Review: Godzilla, Toho’s finest gets Amerified…again.

Taking a second stab after Roland Emmerich’s disastrous reimagining of one of Japan’s best and most popular cinematic exports, one would hope that our team had learned their lesson and given the twenty-Megaton Bionic slugger it’s due. The result is leagues away from the previous effort but just doesn’t quite hit the mark.

That’s not to say it’s a write-off by any means; what works, does so incredibly well: you just end up wishing there was more of it. Let’s go back to what we all love about Godzilla; endless destruction, endless destruction and destruction, an idea that the film really does have embedded firmly in its ethos, after all, there’s never been a better time to realize through CGI what monsters of that magnitude could actually do to each other and the surrounding population.
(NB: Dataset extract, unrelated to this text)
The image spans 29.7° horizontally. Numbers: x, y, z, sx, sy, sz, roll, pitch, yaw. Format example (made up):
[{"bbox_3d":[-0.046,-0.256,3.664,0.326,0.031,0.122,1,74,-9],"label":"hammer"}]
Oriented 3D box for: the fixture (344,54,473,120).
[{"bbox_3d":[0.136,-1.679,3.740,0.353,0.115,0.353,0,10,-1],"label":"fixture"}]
It seems to be a given that big-budget blockbusters need to have a gritty, monochrome tang to them nowadays, sacrificing the more carefree awesomeness for melodramatic depth and trebuchet swung character arcs. Switching one for the other would be forgivable except that Godzilla’s overcrowded ensemble doesn’t manage any of it, having its characters come across as one dimensional and utterly generic. Let’s put aside the phenomenal waste of acting talent (Bryan Cranston is completely unessential to the plot and Ken Watanabe is lumbered with needless exposition and ominous foreboding), the biggest problem is that we don’t care.

We don’t want to see an emotional struggle between father and son or the reuniting of a soldier and his little boy, we want to see a Godzilla kicking a M.U.T.O to death, chewing off its face and retching it into the sea. Most of the runtime gives us mere glimpses of the beast, shrouded in dust and detritus or snaking through the ocean, a foot here or a whip of tail there. In the beginning this works very well to build excitement for a fight that is agonisingly slow to culminate, so much

so that, as awe-inspiring as the final slugfest is, it somehow leaves you feeling short-changed. A real pity as the fighting is truly brilliant.

The M.U.T.O’s are a little on the ‘samey’ side (anyone who’s seen Starship Troopers will notice more than a passing resemblance) but the big guy himself is terrifying; looking like the roided-up offspring of a grizzly bear and an alligator, he’s ferocious. It’s a true kudos to computer wizardry when the monster has far more personality than any of its supporting cast.

When the monsters finally get down to it though, it’s awesome. Some of the best rock’em-sock’em in recent film, it almost makes the first Godzilla-free 40 minutes worth sitting through. Hopefully a sequel will iron out the kinks; mainly keep Godzilla exactly the way he is and jettison everything else.

Verdict

Well, Ken Watanabe’s Dr Ishiro Serizawa Repeats it through the entire film; just let them fight!